Welcome to BookView Interview, a conversation series where BookView talks to authors.
Recently, we interviewed David Grantham, Ph.D., a nationally renowned intelligence professional, having served in various positions on the federal and local levels and the author of Consequences: An Intelligence Officer’s War, a candid nonfiction narrative about his own journey in Kuwait, Afghanistan, and Iraq.(Read the reveiw here).
David A. Grantham, Ph.D. is the author of Consequences: An Intelligence Officer’s War and serves as a Senior Fellow with the Center for a Secure Free Society. Grantham is a leading expert in national security matters and international affairs. He is a nationally renowned intelligence professional, having served in various positions on the federal and local levels.
You can follow him and his work at granthamstrategies.com.
Do you find writing therapeutic?
I found the process of writing incredibly therapeutic. That may have to do with the topic I write about too. After all, I’m recounting my time as an intelligence officer during the wars in Iraq and Afghanistan, at a time when things were arguably at their most volatile. The act of writing forced me to chase down memories, review old photos, and reach out to former colleagues – all of which caused memories, good and bad, to come rushing forward. I say in my book that it was like someone had opened the door to a closet stuffed full of memories I had tucked away. It all came tumbling out. Sorting through that helped me reconcile my emotions, thoughts, and experiences. All of that together proved to be very therapeutic.

──────────

__WHAT YOU WILL DO__
• A. According to the interview extract, which organization does David Grantham serve as a Senior Fellow with?
• B. Write the next part of the interview with David Grantham about his book, picking up after its final sentence.
The lines that come next have no connection to the interview with David Grantham.

__DATA PROVIDED__
──────────

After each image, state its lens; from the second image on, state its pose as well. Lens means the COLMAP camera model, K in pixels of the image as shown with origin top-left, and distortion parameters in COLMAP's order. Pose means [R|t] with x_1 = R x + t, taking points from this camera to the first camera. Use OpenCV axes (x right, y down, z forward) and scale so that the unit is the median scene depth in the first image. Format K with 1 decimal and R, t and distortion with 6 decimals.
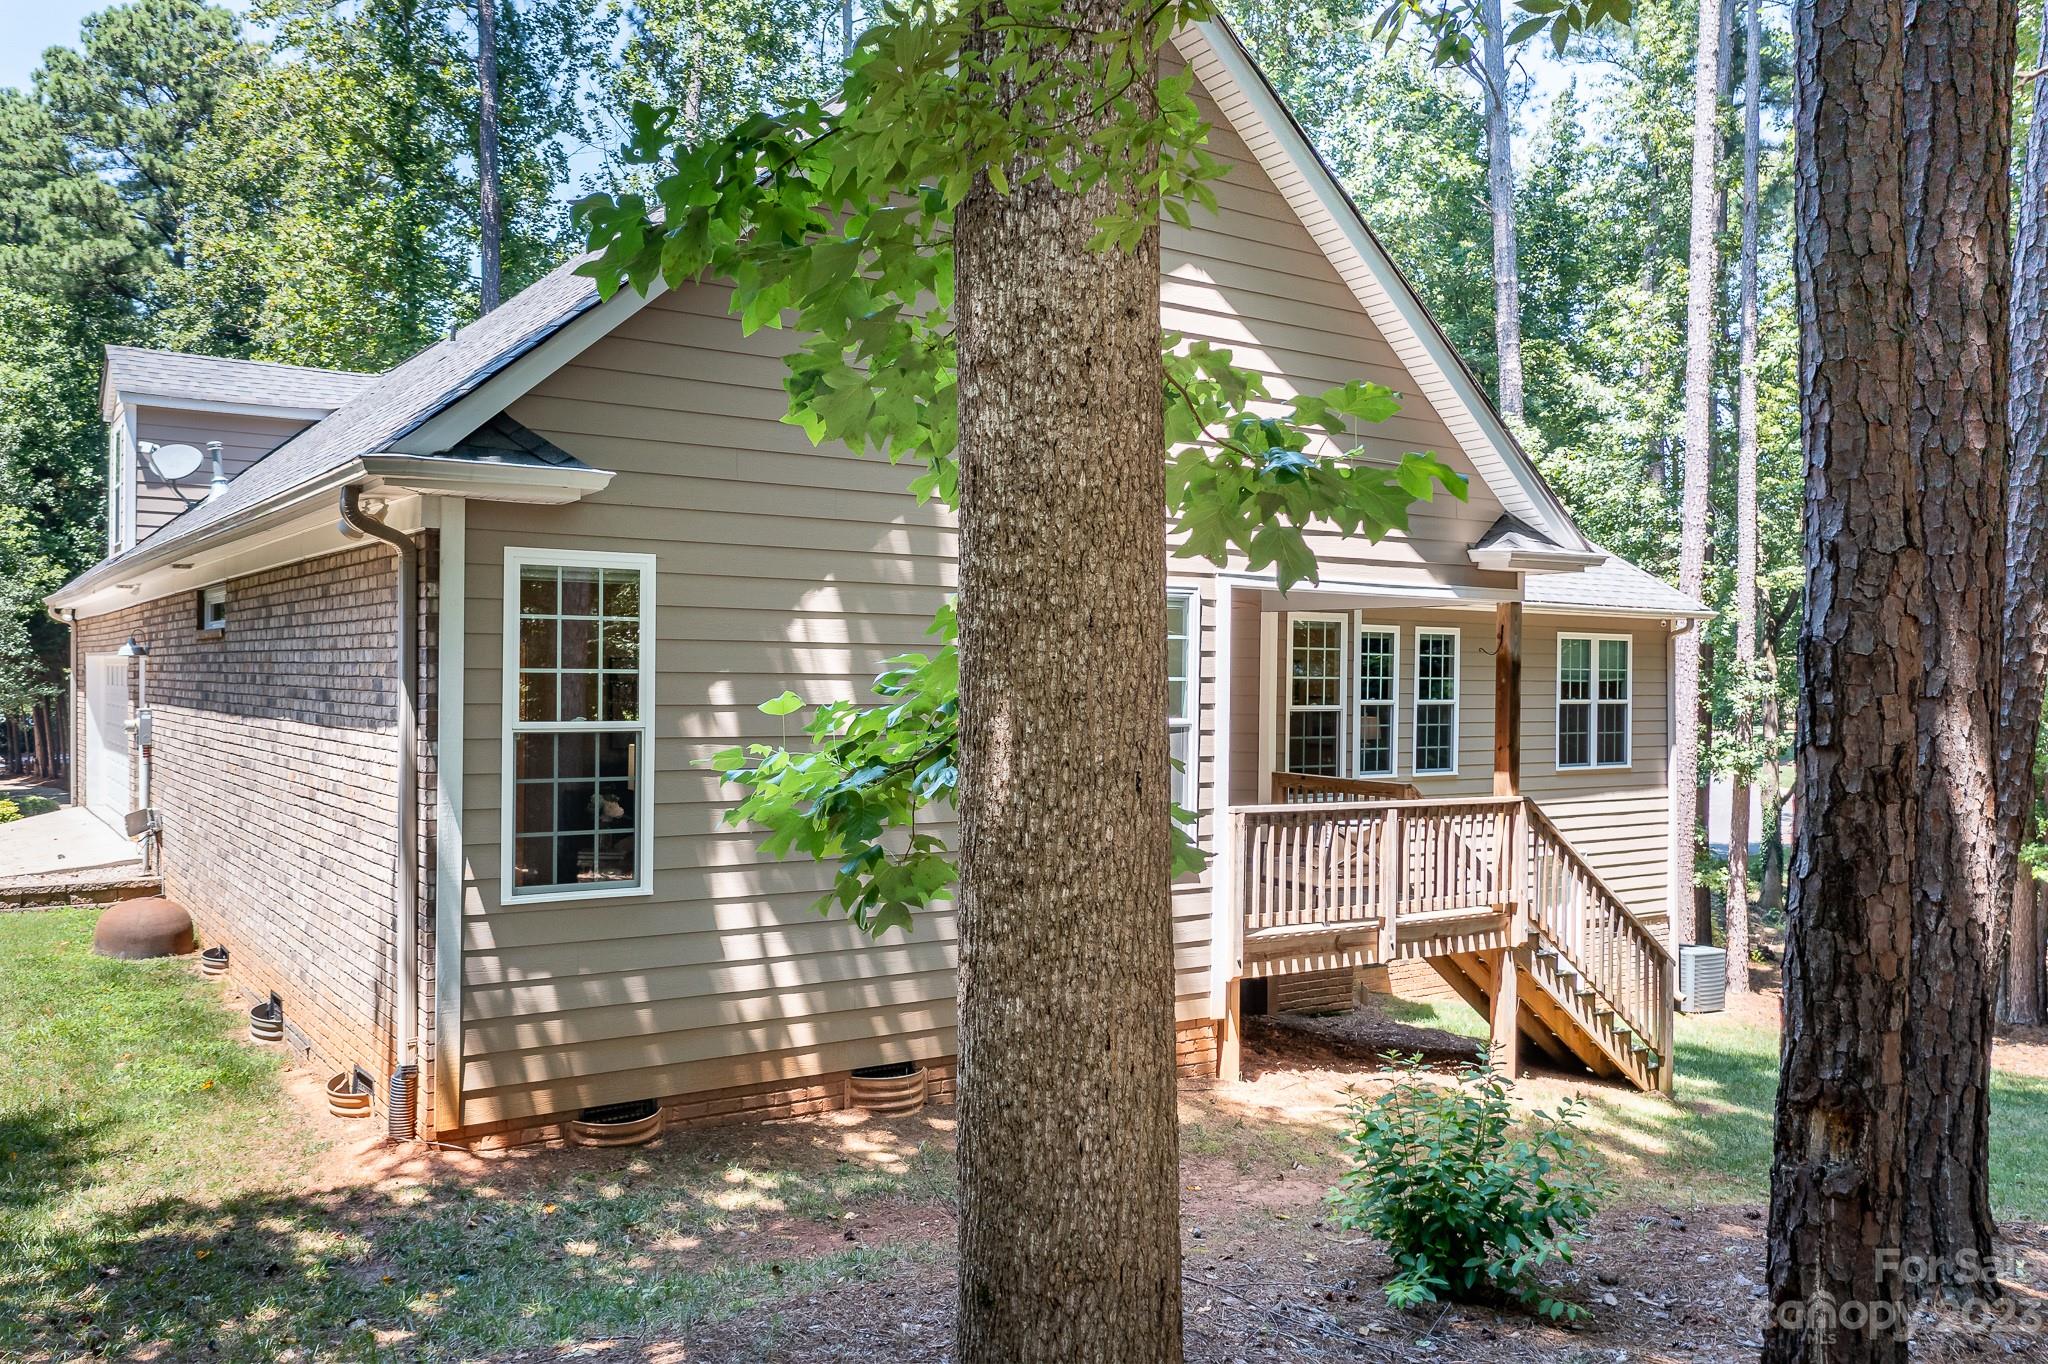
lens RADIAL K [[1591.6, 0, 1024.0], [0, 1591.6, 682.0], [0, 0, 1]] dist [0.004340, 0.001214]
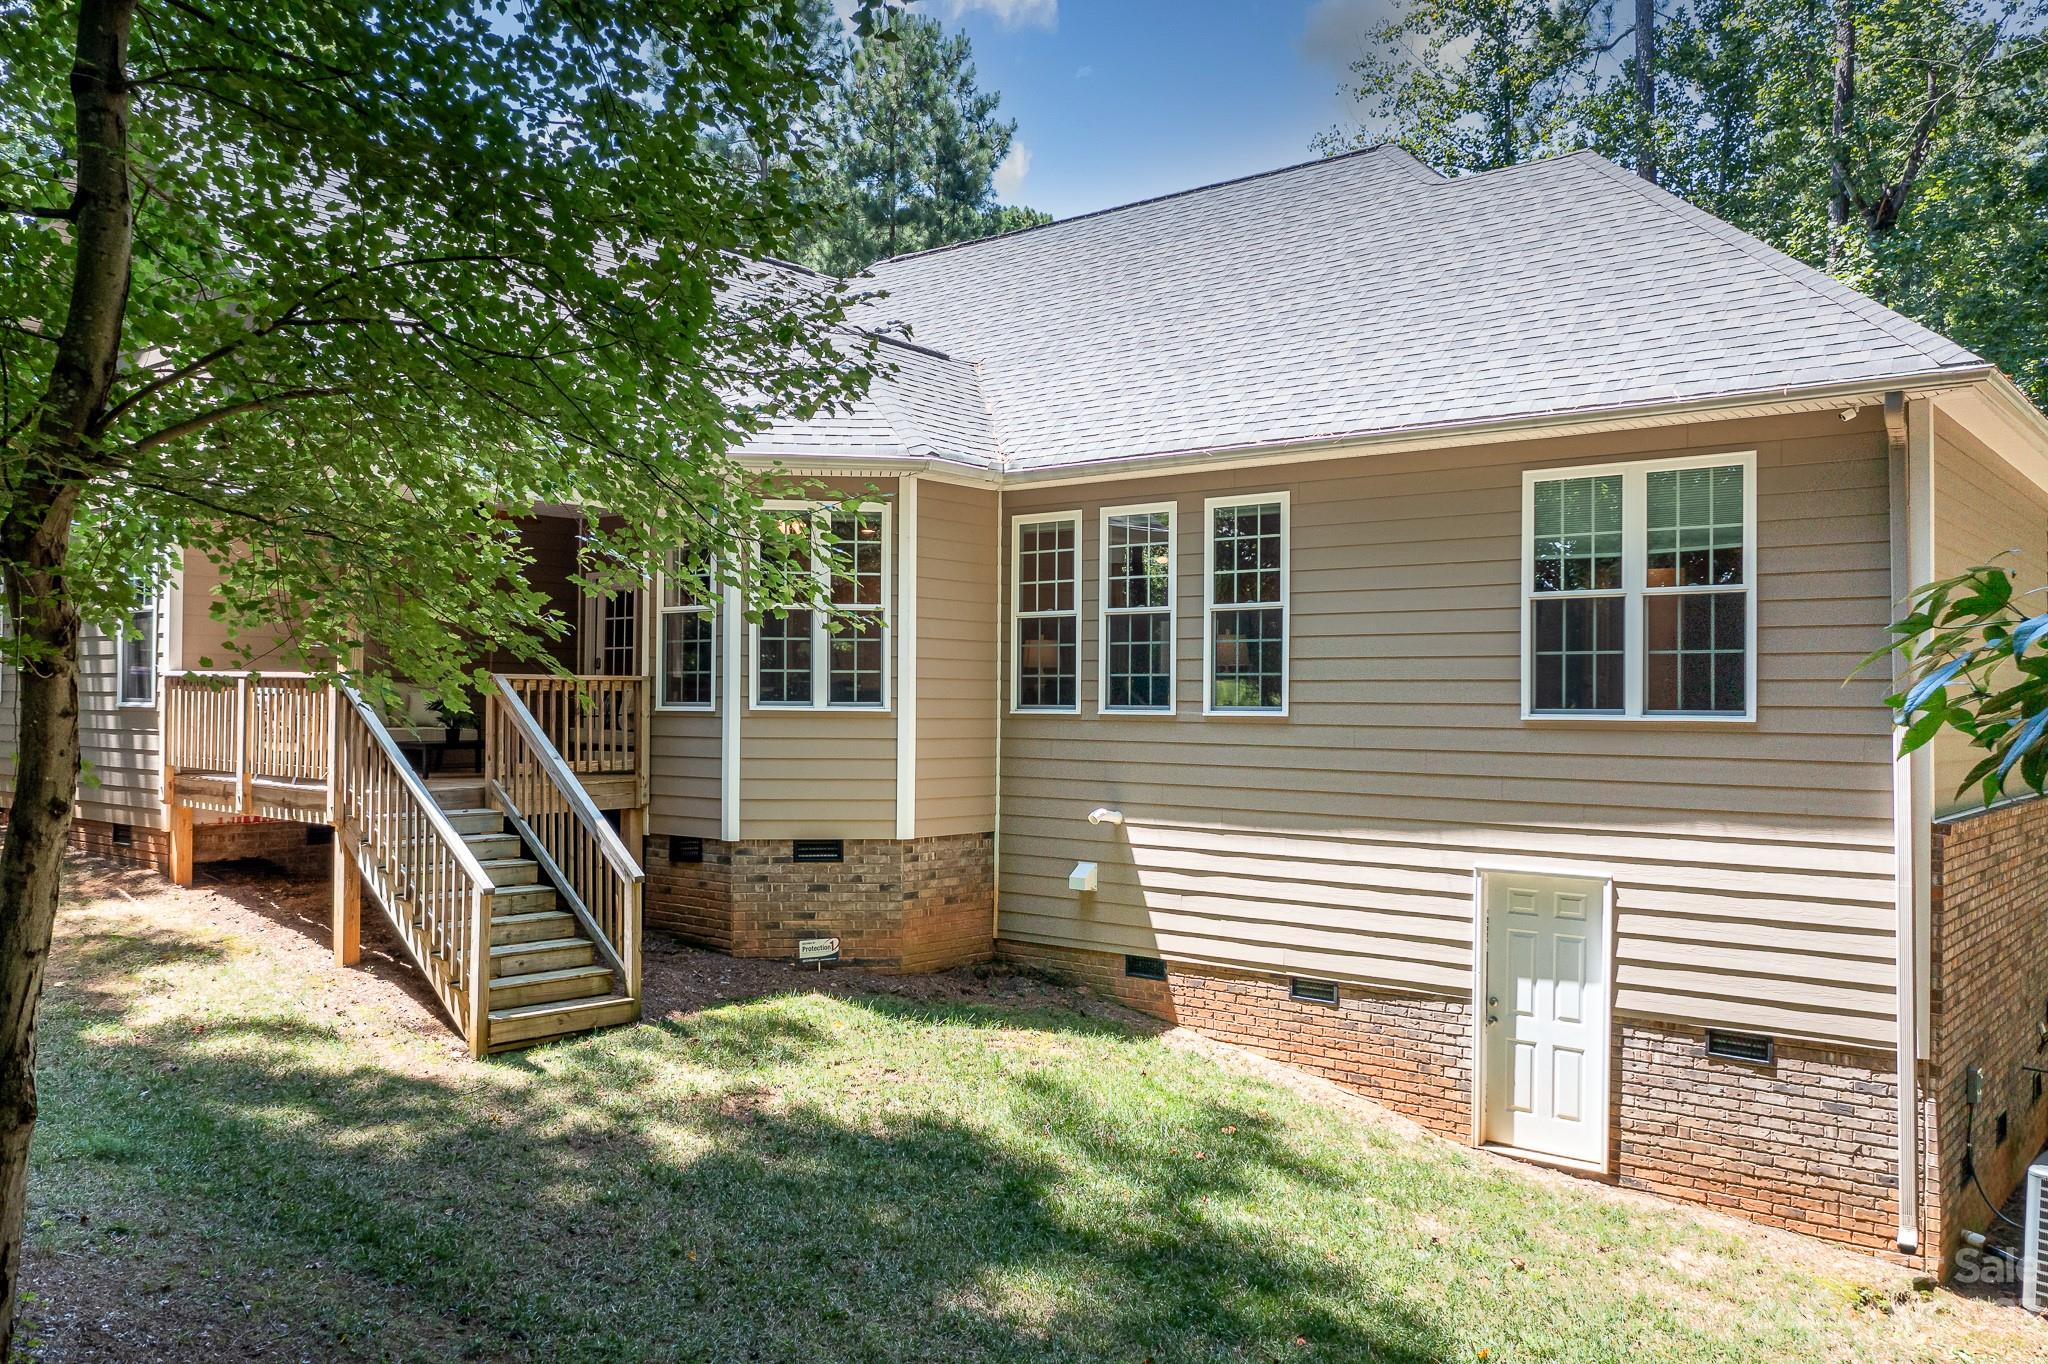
lens RADIAL K [[1623.4, 0, 1024.0], [0, 1623.4, 682.0], [0, 0, 1]] dist [-0.009601, -0.003240]
pose [[0.265950, -0.019407, -0.963791, 0.834444], [-0.009343, 0.999698, -0.022708, 0.057066], [0.963942, 0.015044, 0.265688, 0.676717]]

──────────

__ANSWERS IN ORDER__
• A. He serves as a Senior Fellow with the Center for a Secure Free Society.

• B.
What is the most difficult part of your artistic process?
The most challenging part of the process was certainly adapting to a new writing style. Because of my jobs during the writing process, I jumped from academia to policy writing to narrative non-fiction, all with a background in report writing for the military. So, to shift from all those types of varied structures, jargon, and content to a relaxed, narrative non-fiction proved to be very challenging. The best advice I received, which helped cement that shift to a new type of writing, was to “show don’t tell.” Once I understood that, I was able to revise much of my manuscript and finish well.
After the writing’s finished, how do you judge the quality of your work?
I judged my near-finished product by setting it aside for two months and then reading it again. I was given advice to put away the manuscript for a time and come back to it with fresh eyes. I did that and I could see where major fixes were necessary, where language was poor, and were reorganization had to happen. I also considered the audience. I was convinced that if I could not enjoy my own book after reading it for the 25th time, readers would likely not enjoy it the first time. So I would reread my manuscript and listen to it on audiobook both to judge whether I would enjoy it. I did and felt confident others would too.
What inspired the premise of your book?
I was inspired to tell the other side of war. So many books capture brief moments of intense fighting and drama, but few books accurately capture the other long moments of war – the eating, leisure time, and times of reflection. Those moments, in some ways, better explain war than the fighting itself. Not only that, but few people have heard of the Air Force Office of Special Investigation and its role in intelligence collection during the war. I wanted to shine a light on my former organization and document, in some ways for the first time, the vital role OSI played in the war in Iraq and Afghanistan.
Which scene or chapter in the book is your favorite? Why?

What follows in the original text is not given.